While India is likely to refuse to play a role in situations where its own security is not directly threatened by Chinese aggression, the most burdensome challenge Washington faces in the Indo-Pacific is to secure meaningful military contributions to defeat the threat of Chinese aggression. 

It is possible that New Delhi will only offer tacit support during such circumstances. In spite of China being India’s most intimidating adversary, New Delhi still wants to avoid irreparably damaging its relationship with that country. Indian policymakers are acutely aware of the vast disparities in national power between China and India. 

New Delhi is not in a strong enough position so that it can provoke it neighbour and joining forces with the US in any military campaign against China certainly would ruffle a lot of feathers in Beijing. It is also impossible for India to escape its physical proximity to China. Having a long border with India, Beijing can significantly threaten Indian security -- a capability that has only grown over time.

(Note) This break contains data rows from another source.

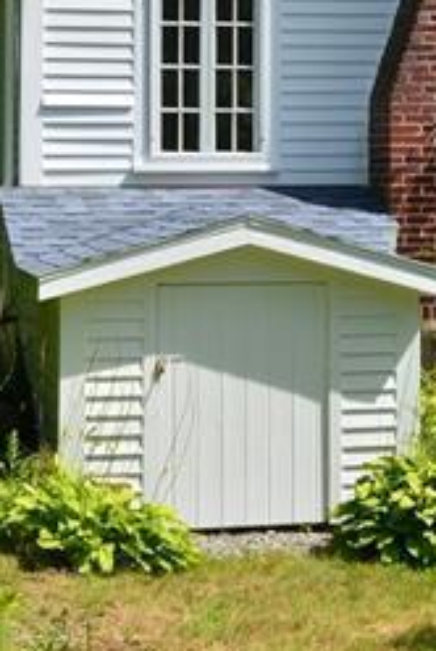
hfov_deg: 12.3
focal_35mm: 111
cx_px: 412
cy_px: -5
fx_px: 2011
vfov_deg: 17.9
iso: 180
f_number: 11
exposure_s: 1/125
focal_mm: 24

The Indo-US partnership will be fundamentally asymmetrical for a long time to come. In seeking American support in its own confrontation with China, New Delhi intends to stay away from any US-China confrontation that does not directly affect its own interests. However, there is no doubt that India would wish for the US to prevail in any major conflict between Washington and Beijing in East Asia or the South China Sea.

Thus, strengthening defence ties between Delhi and Washington must not be interpreted as either supporting the liberal international order or participating in collective defence efforts against China. Policymakers in India see the intensifying security relationship as a means to boost India’s own national defence capabilities without obligated support for other global crises. Despite the rapid expansion of the partnership, India has avoided becoming the junior partner -- or even a confederate -- of any great power.

There is no doubt that the US will assist India to the extent that is compatible with its interests. No matter how generous its support, it should not expect India to join any military coalition against China as a result of its support. India’s relationship with the US differs fundamentally from the relationship with its allies. The present US dispensation would certainly do well to appreciate this reality rather than try to change it.